* Task description *
In the excerpt on handling <unk> tokens, which distinct names are written as one word with a lowercase letter directly followed by a capital letter?

* Excerpt to read *

A. Replace <unk> from source capability, irrespective of target being <unk> or not.

  1. encodeWithByteRanges has access to surface-text, which means it can have the capability to distinguish between different <unk> in a source line. For a first implementation, we can just keep using the existing handling of <unk>.
  2. decodeWithByteRanges is perhaps the best place to put this. Alignments are available after Beam-Search decoding, where the data is still marian::Words. The decoded words will have <unk> eventually when we sort out the data cleaning. The words are supplied to decodeWithByteRanges, which we will extend to have (optional) source-raw string-views corresponding to words and HardAlignment extracted after BeamSearch decoding as arguments. With these two additional arguments, we can use HardAlignment to i) resolve which of the source <unk> aligns to a decoded unit, and ii) replace this unit (<unk> or not) in decoded surface with unnormalized raw surface from the source text. Implementation wise, we're additionally accepting source-text and alignments in this function now and using it inside to accomplish the desideratum.

The above will work for even when the NMT systems are not trained with a lot of <unk> in the training data (hopefully, to some extent). Which means it should work for when punctuations are output, not just <unk> as with previous examples in this thread. Potential errors will happen when the decoder LM fills in the blanks for some <unk> with true translation learning from some context surrounding it, which we will substitute back with probably matching source text. I think this is a reasonable trade-off and the first part of solving this.

Far as I understand, spm_encode used in student training with guided-alignments is the text-based one, which means fast_align is run on corpus with raw text representation of what would be <unk> the way marian sees it. Alignments are therefore learnt the way we want them to be (distinguishing between different <unk> through alignment, given fast_align works), even now. Hence fast_align and guided-alignment already prepares the learning of copy-task of <unk> within the network (if data is not super clean).

[Extracted data entries]
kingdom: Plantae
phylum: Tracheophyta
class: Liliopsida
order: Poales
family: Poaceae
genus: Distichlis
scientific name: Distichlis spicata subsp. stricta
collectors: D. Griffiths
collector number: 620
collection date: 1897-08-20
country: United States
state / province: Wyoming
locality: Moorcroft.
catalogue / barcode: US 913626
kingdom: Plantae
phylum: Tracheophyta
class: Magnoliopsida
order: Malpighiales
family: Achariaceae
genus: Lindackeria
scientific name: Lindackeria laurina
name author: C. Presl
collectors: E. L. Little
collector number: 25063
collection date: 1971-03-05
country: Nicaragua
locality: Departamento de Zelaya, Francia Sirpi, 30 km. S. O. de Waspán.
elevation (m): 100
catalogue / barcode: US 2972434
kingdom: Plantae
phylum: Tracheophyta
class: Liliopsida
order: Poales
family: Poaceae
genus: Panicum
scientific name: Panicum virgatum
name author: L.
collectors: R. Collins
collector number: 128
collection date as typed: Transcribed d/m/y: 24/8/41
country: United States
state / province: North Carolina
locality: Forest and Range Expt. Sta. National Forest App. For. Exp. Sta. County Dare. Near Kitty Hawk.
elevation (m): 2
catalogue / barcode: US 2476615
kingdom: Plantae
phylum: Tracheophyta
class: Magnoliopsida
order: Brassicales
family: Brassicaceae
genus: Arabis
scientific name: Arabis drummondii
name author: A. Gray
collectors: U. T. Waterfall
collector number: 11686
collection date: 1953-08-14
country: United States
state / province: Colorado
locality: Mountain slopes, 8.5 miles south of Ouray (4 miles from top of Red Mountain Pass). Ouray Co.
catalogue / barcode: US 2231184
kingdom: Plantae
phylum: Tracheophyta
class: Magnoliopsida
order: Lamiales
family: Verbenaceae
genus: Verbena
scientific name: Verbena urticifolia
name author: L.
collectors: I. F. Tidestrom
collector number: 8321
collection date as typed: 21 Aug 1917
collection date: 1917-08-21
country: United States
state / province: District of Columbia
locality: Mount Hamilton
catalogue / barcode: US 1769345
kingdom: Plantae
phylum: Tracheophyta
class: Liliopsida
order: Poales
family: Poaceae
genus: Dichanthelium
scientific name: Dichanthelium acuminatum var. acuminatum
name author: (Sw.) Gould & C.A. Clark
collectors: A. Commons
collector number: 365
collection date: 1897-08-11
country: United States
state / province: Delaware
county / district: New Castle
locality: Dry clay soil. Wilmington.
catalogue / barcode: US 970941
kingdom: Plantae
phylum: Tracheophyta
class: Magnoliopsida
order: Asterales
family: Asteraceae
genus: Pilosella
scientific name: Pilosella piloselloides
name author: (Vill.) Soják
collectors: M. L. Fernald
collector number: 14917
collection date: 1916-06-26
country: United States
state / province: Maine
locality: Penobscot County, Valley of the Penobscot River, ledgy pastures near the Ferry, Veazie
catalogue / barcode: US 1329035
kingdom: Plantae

* Written solution *
encodeWithByteRanges, decodeWithByteRanges, HardAlignment, BeamSearch